During the actual dive, the dive computer can then very easily display a target depth and TTL vs it's dive timer (started as normal by the water contacts being wet and ambient pressure greater than the start depth setting). It could also display an "off target" indicator, tell you how to get closer to your plan. None of that would affect the real time loading calc being done by the computer, but it would allow the diver a very easy way to know where they sit vs their plan, especially when things go bad and you have not actually followed your plan and you now want to know how far "Into the red" so to speak you actually are!

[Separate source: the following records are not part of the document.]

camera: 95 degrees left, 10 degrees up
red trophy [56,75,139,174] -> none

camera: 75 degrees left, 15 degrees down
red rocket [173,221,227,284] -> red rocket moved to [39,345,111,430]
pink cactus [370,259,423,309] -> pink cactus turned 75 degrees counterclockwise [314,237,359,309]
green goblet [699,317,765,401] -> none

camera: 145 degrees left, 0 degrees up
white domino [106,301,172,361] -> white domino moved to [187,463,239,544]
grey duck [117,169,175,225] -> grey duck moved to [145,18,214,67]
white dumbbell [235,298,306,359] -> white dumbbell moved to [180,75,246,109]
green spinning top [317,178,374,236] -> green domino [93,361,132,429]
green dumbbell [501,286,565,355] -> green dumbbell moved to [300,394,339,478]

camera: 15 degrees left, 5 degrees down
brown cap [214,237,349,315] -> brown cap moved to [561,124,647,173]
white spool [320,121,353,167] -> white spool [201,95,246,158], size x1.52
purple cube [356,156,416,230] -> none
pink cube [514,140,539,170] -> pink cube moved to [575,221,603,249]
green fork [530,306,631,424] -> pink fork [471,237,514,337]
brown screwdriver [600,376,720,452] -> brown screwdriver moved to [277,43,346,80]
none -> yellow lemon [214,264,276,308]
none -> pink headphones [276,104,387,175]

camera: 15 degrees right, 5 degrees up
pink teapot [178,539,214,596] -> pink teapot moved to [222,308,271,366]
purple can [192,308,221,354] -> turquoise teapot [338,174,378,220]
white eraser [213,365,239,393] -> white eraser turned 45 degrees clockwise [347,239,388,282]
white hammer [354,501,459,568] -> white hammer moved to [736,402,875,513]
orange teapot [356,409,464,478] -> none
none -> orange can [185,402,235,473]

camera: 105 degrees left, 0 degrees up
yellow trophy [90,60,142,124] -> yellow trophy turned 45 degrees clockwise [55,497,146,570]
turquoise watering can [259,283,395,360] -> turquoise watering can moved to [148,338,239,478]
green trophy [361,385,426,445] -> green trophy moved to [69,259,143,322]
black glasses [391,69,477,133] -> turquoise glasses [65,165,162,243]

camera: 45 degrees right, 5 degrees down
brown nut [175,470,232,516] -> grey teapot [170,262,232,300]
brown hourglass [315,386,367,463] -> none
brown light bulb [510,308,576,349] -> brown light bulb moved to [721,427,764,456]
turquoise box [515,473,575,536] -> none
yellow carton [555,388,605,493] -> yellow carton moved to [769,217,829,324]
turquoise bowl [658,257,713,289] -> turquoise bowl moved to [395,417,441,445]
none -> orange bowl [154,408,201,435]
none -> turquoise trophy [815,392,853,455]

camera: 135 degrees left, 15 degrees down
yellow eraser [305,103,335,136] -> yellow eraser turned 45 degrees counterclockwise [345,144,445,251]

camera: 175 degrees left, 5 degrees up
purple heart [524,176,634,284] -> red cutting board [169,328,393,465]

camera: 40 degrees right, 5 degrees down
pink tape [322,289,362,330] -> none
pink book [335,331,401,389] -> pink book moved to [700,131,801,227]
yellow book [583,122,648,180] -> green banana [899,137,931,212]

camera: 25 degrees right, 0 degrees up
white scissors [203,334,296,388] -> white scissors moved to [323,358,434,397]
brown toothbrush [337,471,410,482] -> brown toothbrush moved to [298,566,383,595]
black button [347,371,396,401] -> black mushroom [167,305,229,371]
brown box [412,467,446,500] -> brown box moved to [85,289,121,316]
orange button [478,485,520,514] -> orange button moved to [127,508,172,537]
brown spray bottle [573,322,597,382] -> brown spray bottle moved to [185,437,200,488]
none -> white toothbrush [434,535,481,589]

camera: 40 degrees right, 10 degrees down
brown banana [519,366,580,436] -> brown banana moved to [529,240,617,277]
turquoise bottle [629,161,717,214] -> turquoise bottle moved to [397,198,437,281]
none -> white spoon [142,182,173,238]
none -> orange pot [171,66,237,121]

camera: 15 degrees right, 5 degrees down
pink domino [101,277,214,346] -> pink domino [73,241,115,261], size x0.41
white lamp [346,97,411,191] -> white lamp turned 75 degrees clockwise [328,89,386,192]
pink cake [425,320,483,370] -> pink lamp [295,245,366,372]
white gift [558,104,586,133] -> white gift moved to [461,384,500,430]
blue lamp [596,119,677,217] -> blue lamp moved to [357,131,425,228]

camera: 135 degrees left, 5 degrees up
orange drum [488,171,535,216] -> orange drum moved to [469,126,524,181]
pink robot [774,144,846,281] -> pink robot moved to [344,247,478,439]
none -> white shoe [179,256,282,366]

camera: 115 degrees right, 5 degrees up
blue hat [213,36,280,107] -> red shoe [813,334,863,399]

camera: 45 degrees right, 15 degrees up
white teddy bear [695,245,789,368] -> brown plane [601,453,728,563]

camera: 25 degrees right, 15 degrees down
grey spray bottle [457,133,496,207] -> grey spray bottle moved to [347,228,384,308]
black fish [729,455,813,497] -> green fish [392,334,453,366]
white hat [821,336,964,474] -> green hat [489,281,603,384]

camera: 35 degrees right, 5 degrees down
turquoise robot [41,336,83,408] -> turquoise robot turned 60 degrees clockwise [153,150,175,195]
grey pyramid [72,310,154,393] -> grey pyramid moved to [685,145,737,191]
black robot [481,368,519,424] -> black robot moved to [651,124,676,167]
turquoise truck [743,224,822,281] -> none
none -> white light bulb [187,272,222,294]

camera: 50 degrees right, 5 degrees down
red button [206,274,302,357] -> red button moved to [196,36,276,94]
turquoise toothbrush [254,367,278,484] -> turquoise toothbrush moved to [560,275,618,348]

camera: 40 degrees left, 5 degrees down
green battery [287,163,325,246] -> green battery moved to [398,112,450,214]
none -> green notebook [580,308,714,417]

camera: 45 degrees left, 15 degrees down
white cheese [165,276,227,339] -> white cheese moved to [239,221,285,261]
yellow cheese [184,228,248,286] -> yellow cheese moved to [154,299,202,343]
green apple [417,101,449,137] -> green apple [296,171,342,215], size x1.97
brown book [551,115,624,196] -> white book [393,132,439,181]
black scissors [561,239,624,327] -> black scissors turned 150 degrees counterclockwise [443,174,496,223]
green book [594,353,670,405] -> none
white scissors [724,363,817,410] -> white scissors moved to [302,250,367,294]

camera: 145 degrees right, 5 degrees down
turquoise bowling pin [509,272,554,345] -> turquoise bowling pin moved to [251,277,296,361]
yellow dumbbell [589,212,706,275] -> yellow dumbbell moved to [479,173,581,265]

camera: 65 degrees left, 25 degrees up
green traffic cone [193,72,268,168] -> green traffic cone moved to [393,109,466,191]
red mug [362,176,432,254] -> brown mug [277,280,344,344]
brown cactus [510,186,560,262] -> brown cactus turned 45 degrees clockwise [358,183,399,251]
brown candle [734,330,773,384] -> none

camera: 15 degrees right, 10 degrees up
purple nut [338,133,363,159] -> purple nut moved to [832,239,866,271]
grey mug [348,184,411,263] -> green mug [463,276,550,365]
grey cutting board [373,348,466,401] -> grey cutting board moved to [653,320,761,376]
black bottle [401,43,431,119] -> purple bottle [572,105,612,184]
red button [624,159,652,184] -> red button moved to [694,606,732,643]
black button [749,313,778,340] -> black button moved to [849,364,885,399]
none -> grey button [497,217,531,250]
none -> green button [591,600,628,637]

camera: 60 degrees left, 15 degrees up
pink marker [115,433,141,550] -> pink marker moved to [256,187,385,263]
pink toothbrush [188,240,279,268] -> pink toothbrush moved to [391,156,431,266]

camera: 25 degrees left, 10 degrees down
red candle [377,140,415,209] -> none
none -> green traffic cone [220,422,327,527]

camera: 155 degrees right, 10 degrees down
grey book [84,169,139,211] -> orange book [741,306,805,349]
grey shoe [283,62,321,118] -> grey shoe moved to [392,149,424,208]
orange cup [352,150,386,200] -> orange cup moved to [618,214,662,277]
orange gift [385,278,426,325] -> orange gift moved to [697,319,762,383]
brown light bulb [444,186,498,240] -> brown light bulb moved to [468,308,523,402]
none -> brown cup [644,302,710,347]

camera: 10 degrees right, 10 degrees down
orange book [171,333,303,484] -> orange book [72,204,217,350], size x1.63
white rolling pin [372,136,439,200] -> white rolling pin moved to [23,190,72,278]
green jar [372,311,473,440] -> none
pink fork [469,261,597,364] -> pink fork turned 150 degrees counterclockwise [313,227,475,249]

Dives are not like that though. You might be diving some wreck which is 30m to the sand at one end at 28m at the other. On the day the shot might be at one end or the other. Maybe one end is smashed flat and the other ship shape. You can’t really plan that. It is just 30m for 45 minutes and 15 minutes of deco. There will be some minimum quantity of gas where you must leave the bottom to have enough for the deco and contingencies. So three numbers to remember/write on a slate min gas, 45 minutes and 15 minutes. You can set an alarm for the 45 minutes and one for the gas if you like. But really the dive will not be like that, it will always be shallower. So you could run longer so long as you know you have the gas and don’t exceed your limiting TTS. Get a rebreather and it is all about the max TTS given a worst case bailout.

if you send me your GitHub handle I will give you read rights on my C++ code so save you from excel. It is just command line, no pictures. Have you tried the new fanged lambda stuff on Excel?